> [Task]: Look through the records below for the line with "Model procesor: i5-8265U". Return that line and each one after it up to and including the line with "Wireless: Da", exactly.

───── Records to process ─────

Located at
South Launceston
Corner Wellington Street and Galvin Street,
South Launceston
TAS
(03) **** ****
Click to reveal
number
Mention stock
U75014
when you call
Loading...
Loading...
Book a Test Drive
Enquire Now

─────
───── Records to process ─────

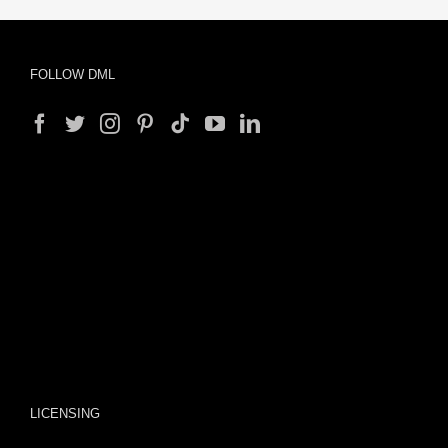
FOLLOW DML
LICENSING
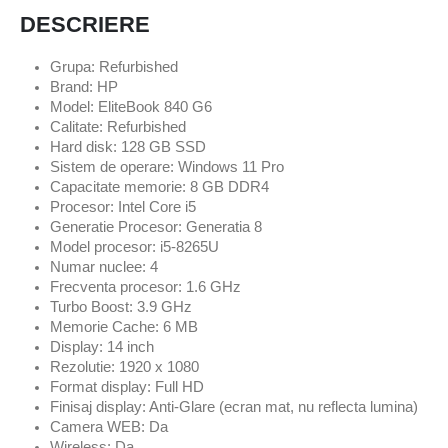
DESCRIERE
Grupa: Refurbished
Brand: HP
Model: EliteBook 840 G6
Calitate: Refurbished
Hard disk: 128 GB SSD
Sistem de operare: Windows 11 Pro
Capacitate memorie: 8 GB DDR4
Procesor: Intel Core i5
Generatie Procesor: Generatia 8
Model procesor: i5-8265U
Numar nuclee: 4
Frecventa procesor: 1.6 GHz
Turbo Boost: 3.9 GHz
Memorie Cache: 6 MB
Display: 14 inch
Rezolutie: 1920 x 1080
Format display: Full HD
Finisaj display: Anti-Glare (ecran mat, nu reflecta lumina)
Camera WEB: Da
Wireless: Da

─────

> [Answer for the task]:
Model procesor: i5-8265U
Numar nuclee: 4
Frecventa procesor: 1.6 GHz
Turbo Boost: 3.9 GHz
Memorie Cache: 6 MB
Display: 14 inch
Rezolutie: 1920 x 1080
Format display: Full HD
Finisaj display: Anti-Glare (ecran mat, nu reflecta lumina)
Camera WEB: Da
Wireless: Da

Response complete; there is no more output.